* Start *
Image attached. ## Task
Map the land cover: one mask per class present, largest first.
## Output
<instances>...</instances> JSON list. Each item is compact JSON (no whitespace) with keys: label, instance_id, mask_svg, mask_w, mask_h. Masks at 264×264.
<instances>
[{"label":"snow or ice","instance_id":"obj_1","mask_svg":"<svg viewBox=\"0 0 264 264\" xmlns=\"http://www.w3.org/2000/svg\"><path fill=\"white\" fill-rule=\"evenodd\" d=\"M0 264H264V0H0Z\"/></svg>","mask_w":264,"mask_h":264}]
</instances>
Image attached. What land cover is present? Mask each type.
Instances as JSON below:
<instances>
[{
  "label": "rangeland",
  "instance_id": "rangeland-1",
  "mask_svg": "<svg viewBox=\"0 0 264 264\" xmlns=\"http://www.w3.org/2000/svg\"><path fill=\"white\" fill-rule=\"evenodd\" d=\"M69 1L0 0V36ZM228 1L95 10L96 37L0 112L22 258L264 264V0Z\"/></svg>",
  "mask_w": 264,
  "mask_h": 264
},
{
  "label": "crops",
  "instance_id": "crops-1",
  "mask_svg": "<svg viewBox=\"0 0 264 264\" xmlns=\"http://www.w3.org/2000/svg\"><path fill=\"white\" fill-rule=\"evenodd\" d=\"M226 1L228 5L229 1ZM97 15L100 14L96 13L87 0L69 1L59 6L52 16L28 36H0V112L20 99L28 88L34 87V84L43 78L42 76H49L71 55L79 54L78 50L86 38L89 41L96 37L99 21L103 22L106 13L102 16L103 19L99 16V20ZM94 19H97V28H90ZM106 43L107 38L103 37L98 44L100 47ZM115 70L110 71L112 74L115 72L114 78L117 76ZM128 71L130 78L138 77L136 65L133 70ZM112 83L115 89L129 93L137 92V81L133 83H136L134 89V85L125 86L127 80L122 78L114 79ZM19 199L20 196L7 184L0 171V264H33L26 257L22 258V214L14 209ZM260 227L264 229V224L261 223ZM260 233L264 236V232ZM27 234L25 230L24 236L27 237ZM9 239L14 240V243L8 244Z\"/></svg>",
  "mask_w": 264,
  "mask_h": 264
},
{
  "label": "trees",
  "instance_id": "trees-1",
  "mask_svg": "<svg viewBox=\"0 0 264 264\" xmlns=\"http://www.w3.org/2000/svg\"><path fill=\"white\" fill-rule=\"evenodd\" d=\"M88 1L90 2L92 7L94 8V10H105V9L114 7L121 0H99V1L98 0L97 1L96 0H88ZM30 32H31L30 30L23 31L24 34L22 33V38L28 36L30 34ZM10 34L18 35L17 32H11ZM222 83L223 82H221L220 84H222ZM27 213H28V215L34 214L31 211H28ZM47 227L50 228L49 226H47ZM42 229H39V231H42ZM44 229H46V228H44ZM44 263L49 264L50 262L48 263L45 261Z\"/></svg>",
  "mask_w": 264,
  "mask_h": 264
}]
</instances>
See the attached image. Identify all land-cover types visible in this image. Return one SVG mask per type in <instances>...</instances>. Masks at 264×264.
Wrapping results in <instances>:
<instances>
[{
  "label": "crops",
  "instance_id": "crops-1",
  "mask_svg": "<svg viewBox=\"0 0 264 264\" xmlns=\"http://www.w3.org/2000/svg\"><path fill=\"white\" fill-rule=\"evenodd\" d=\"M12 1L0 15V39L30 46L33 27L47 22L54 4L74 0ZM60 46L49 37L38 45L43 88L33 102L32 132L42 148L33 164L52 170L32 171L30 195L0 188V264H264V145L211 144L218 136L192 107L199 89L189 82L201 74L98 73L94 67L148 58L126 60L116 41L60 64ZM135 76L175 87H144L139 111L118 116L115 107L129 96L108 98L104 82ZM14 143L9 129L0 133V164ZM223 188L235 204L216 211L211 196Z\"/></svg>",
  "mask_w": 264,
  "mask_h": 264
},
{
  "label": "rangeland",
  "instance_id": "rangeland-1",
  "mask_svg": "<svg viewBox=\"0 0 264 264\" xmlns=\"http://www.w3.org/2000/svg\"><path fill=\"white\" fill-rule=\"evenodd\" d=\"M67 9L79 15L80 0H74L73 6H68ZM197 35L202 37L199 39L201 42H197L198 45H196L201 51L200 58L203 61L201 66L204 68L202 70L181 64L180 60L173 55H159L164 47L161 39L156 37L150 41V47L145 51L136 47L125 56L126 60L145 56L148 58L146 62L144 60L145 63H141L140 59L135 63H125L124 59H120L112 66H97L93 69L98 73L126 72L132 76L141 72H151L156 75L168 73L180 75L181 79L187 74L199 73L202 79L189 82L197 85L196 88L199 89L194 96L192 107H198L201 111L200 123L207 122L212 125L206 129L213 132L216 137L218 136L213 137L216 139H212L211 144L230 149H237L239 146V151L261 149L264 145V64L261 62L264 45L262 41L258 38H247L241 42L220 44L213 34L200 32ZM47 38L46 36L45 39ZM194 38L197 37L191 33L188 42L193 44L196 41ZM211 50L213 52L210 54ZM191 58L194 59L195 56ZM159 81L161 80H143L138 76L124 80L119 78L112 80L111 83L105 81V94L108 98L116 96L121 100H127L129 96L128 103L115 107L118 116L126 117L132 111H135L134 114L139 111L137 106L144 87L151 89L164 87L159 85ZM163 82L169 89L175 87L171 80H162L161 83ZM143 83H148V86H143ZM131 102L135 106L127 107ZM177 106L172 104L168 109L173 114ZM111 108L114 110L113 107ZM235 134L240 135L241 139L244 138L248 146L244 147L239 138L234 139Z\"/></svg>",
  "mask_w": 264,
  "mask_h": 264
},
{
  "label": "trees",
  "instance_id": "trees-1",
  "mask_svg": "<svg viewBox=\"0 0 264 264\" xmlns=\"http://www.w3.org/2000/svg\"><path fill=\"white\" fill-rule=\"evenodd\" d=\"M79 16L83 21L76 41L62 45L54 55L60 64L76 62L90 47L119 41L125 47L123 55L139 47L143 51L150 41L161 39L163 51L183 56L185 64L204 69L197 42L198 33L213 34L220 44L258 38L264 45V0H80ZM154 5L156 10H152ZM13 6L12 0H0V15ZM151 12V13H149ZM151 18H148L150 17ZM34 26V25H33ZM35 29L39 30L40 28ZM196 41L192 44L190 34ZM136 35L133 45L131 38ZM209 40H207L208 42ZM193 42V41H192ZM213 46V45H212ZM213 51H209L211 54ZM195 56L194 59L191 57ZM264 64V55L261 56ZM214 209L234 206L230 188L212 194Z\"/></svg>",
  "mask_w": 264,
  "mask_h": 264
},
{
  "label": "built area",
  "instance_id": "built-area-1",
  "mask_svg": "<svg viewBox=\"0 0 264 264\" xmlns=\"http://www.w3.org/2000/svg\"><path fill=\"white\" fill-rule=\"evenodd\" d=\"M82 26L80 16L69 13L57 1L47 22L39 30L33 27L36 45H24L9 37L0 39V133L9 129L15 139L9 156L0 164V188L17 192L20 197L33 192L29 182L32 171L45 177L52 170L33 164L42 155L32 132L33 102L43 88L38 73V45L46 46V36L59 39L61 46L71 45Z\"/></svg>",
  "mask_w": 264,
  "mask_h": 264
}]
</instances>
* End *
> TASK DETAILS
Which lines of the data contain the string "JSON"? Select every one of them.

> COMPLETE OUTPUT
<instances>...</instances> JSON list. Each item is compact JSON (no whitespace) with keys: label, instance_id, mask_svg, mask_w, mask_h. Masks at 264×264.
Instances as JSON below:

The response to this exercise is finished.